/
Trimmomatic - GVA2021

Trimmomatic - GVA2021

Overview

As mentioned in the introduction tutorial as well as the read processing tutorial, read processing can make a huge impact on downstream work. While cutadapt which was introduced in the read processing tutorial is great for quick evaluation or dealing with a single bad sample, it is not as robust as some other trimmers in particular when it comes to removing sequence that you know shouldn't be present but may exist in odd orientations (such as adapter sequences from the library preparation).

A note on the adapter file used here

The adapter file listed here is likely the correct one to use for standard library preps that have been generated in the last few years, but may not be appropriate for all library preps (such as single end sequencing adapters, nextera based preps, and certainly not appropriate for PacBio generated data). Look to both the trimmomatic documentation and your experimental procedures at the bench to figure out if the adapter file is sufficient or if you need to create your own.


Learning objectives:

  1. Install trimmomatic

  2. Remove adapter sequences from some plasmids and evaluate effect on read quality, or assembly.

Installing trimmomatic

Trimmomatic's home page can be found at this link which includes links to the paper discussing the program, and a user manual. Trimmomatic is far above average for as far as programs go, most will not have a user manual, may not have been updated since originally published, etc. This is one thing that makes it such a good tool. Another sign of its popularity is that while the home page lists information for installing it that is not conda based, searching for the tool on anaconda still reveals this page https://anaconda.org/bioconda/trimmomatic which is a conda installation for the tool. Anytime you have other people in the community working with a tool and sharing resources like this it is a good sign.
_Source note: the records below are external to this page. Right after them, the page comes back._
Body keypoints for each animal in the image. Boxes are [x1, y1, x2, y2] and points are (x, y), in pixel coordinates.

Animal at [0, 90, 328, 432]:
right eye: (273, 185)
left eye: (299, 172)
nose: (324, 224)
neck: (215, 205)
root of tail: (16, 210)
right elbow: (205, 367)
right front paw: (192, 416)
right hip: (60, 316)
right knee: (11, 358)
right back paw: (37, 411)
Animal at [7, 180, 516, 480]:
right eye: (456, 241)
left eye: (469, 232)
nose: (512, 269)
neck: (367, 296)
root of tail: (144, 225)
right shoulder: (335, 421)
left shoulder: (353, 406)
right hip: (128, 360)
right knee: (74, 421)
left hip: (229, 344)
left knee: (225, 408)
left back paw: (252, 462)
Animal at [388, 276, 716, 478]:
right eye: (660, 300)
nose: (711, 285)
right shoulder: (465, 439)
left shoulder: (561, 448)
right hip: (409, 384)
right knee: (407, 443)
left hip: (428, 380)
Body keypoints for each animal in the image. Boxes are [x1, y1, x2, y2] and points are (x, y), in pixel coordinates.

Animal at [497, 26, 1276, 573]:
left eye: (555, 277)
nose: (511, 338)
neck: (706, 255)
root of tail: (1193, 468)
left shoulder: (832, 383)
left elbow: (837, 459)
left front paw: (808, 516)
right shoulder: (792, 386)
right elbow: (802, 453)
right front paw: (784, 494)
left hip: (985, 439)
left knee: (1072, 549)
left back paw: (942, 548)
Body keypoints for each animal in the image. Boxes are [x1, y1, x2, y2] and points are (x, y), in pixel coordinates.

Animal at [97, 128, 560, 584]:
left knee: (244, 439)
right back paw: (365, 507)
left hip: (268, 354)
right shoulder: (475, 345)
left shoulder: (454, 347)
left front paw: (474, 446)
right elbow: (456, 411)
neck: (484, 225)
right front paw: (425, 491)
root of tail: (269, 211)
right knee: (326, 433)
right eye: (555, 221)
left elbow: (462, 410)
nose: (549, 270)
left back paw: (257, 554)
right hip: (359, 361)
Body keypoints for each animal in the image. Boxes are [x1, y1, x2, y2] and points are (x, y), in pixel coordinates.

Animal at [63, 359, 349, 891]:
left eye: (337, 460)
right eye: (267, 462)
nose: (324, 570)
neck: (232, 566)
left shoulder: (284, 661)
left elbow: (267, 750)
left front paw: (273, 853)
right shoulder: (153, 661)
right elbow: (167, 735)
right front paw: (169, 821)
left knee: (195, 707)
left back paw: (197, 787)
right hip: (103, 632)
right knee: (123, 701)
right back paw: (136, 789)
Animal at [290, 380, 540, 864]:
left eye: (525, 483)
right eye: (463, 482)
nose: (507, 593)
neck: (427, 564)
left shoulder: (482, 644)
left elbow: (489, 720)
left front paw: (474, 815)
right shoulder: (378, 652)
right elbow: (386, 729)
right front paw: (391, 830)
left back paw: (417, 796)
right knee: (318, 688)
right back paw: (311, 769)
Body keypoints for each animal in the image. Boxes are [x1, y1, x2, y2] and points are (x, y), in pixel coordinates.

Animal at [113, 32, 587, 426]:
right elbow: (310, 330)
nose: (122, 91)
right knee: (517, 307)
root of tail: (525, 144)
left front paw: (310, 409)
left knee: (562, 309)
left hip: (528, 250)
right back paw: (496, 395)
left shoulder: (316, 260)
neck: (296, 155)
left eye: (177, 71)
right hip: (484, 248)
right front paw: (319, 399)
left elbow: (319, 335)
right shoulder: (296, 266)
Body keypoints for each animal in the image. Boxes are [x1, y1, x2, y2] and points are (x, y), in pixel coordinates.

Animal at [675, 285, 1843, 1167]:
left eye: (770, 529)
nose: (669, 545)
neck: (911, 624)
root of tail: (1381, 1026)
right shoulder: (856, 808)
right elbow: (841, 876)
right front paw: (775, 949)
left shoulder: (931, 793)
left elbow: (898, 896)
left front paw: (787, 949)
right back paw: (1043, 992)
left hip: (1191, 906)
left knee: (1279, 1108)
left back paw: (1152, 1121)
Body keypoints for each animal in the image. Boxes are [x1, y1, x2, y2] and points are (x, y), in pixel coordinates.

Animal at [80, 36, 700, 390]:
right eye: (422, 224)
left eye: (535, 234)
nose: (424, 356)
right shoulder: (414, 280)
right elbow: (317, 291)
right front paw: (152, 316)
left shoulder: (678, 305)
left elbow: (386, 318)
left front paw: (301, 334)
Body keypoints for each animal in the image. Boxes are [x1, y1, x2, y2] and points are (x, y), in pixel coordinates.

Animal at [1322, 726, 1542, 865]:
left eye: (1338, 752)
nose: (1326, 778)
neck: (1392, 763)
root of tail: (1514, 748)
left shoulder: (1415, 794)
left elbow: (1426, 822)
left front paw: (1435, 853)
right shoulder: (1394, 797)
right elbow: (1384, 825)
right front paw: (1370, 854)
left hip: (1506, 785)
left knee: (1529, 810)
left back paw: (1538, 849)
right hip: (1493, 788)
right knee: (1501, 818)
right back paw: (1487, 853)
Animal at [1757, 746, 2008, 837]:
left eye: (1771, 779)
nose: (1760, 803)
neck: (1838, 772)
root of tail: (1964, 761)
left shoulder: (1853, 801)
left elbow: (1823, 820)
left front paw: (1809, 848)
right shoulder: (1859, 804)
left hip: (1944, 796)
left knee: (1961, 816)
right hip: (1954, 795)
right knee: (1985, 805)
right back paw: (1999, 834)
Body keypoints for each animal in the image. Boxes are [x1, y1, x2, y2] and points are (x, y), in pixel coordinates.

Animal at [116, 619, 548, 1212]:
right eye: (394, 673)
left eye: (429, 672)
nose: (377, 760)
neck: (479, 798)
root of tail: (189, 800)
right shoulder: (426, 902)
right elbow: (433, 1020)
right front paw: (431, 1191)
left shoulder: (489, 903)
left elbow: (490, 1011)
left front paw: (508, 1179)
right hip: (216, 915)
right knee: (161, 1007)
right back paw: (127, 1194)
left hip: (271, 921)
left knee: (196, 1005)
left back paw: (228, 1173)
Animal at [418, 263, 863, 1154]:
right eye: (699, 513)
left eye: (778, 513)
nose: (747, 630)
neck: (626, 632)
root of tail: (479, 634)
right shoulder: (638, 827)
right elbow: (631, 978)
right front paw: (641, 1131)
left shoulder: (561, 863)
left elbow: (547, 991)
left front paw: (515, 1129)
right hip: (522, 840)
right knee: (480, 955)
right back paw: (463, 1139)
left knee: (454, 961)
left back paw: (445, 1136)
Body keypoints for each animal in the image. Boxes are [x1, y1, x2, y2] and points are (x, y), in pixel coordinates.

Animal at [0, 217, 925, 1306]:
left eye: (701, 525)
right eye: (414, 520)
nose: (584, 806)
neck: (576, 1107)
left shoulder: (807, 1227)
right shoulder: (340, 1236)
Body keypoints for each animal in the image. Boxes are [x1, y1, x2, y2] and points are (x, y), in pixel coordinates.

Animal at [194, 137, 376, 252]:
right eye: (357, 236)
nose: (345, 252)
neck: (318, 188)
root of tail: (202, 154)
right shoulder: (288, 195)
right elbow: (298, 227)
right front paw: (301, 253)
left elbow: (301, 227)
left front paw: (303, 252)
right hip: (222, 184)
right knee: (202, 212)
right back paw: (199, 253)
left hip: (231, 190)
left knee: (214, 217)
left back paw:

 Since at this point we have several different conda environments going, take a moment to think about what environment a read processing tool would work well in.

There actually are not a lot of "wrong" answers here at least from the theoretical side. As read processing takes place upstream of other analysis steps it makes sense to put it in almost any environment. The 1 notable exception might be the SVdetect environment that we specifically only installed the SVDetect tool as it wouldn't make a lot of sense to activate the SVDetect environment to process the reads, activate a different environment to map the reads, and reactivate the SVDetect environment to use that tool

Practically, as we have seen in other tutorials, it may cause conflicts with other programs on a given environment making it better or worse to install in different locations. My first thought of where to try to install it was on the multiqc environment, and it appears to work there without concern (single message about a single dependent package being superseded by higher priority channel). If you have not done that tutorial, will also install into the GVA2021 environment with no messages about potential issues with other packages. If you want to try installing it in another environment feel free to try, if you are unsure if it will create problems based on the output, ask.


As noted in our IVG tutorial, when we dealt with the readseq program, trimmomatic is also a java based program, and like the conda installation of readseq, the conda installation of trimmomatic includes a bash wrapper script around the java invocation. For those interested in how such wrapper scripts are made, last year's tirmmomatic tutorial actually built a trimmomatic wrapper to avoid the java envokation. Using "-version" verify that you have version 0.39 of trimmomatic installed.